§ **DIRECTIONS**
For each line of the data below that contains "back", return that line.

--- START ---

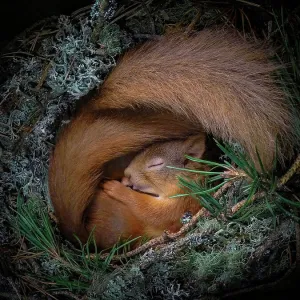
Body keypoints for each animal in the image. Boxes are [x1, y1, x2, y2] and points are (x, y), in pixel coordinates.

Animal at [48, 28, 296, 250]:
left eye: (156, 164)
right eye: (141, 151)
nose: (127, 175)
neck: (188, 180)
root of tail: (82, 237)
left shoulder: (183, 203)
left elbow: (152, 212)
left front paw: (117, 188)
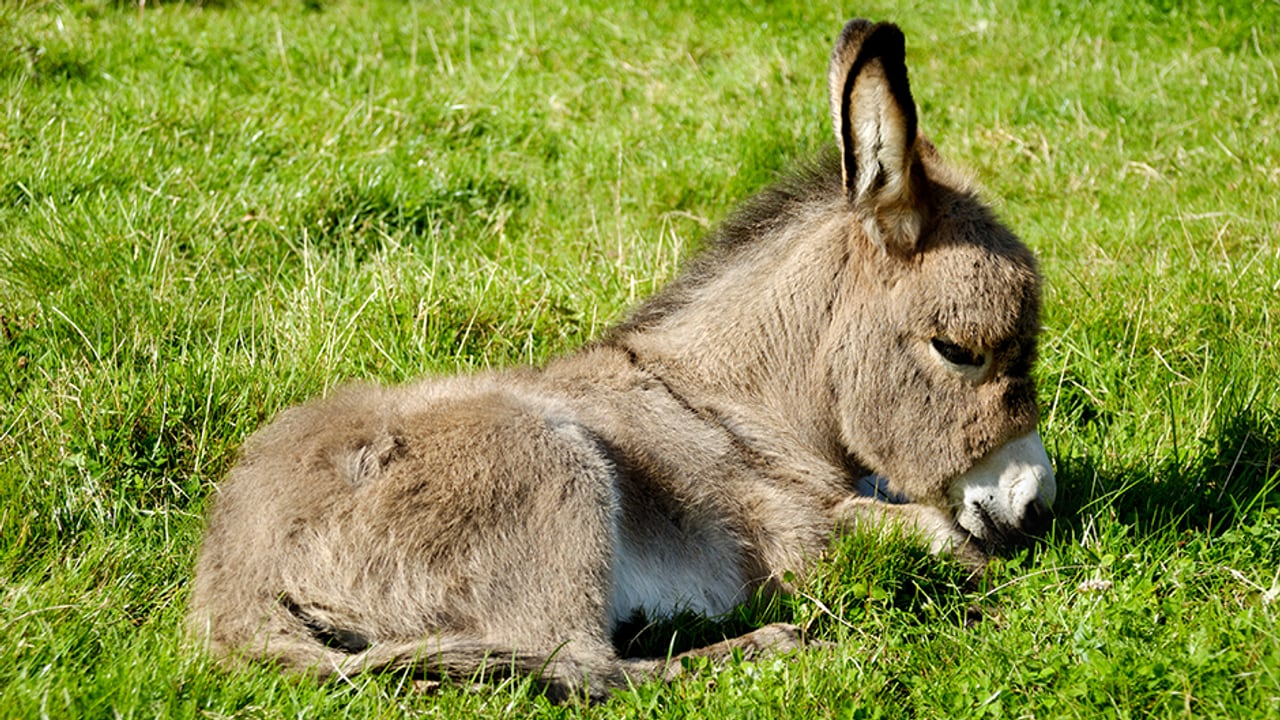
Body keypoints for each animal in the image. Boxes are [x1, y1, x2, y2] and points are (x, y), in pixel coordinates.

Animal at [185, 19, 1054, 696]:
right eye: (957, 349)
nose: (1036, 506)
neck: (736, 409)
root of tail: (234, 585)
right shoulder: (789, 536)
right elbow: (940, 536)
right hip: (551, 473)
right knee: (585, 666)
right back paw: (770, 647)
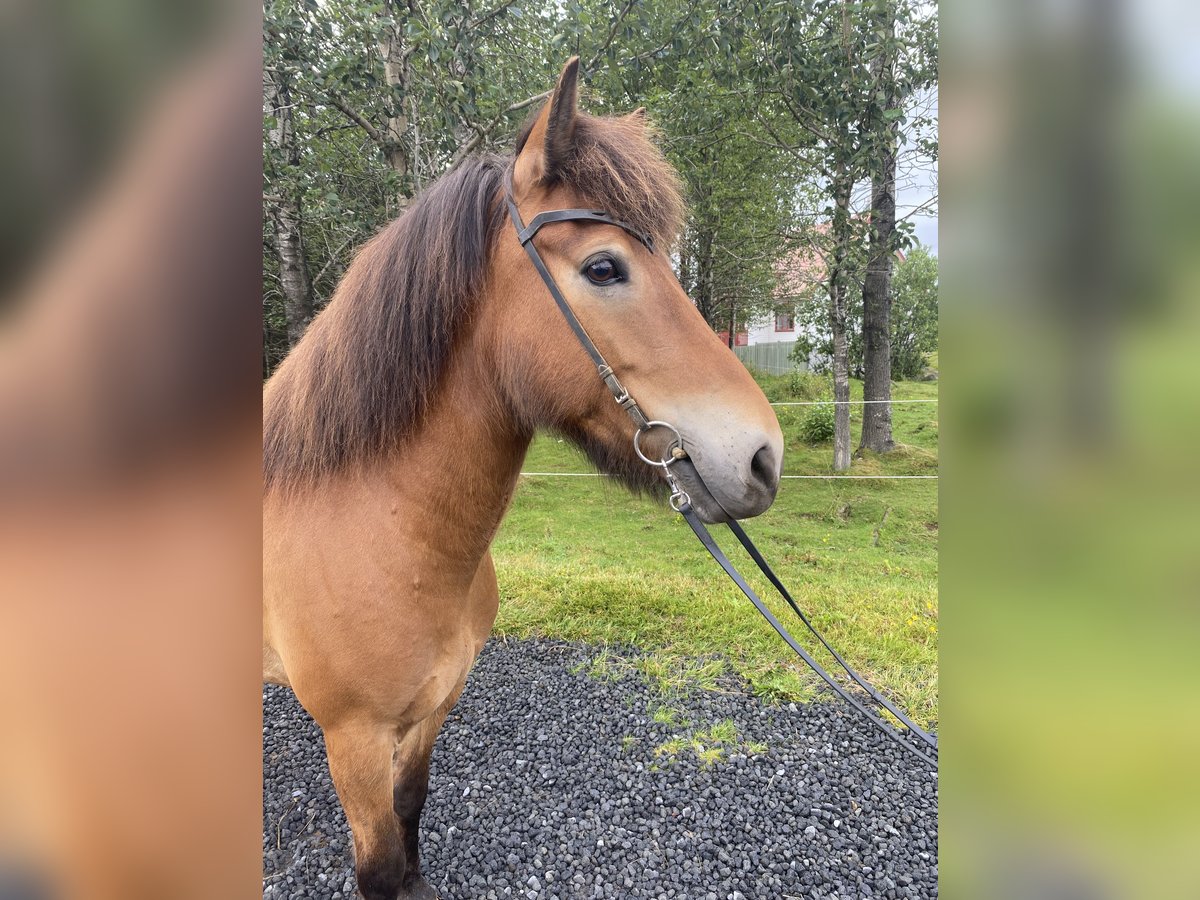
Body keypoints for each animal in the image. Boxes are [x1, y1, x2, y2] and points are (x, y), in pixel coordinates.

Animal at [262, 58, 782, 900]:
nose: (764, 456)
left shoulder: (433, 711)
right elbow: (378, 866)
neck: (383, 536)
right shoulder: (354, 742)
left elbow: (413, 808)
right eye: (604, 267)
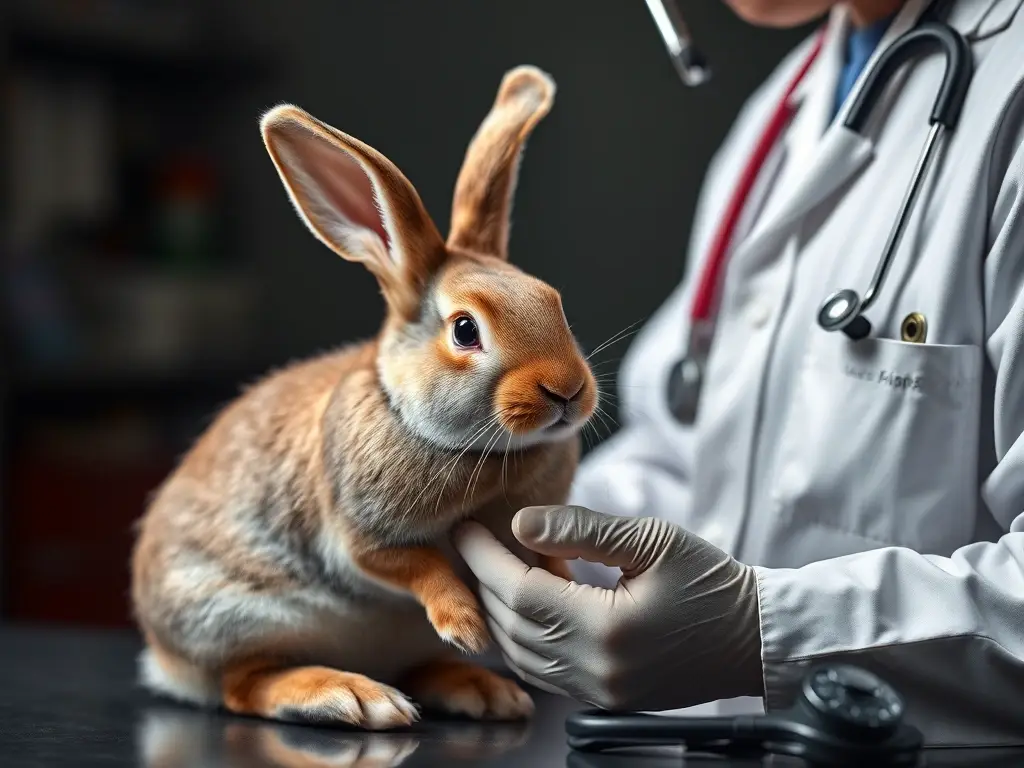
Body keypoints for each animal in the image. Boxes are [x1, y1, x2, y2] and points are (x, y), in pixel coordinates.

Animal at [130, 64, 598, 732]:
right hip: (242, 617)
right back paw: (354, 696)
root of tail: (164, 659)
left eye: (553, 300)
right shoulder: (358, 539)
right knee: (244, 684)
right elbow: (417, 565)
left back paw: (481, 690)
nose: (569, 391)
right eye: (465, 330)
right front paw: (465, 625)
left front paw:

--- END ---

§ **REPLY**
right back paw: (770, 647)
right back paw: (354, 696)
left back paw: (481, 690)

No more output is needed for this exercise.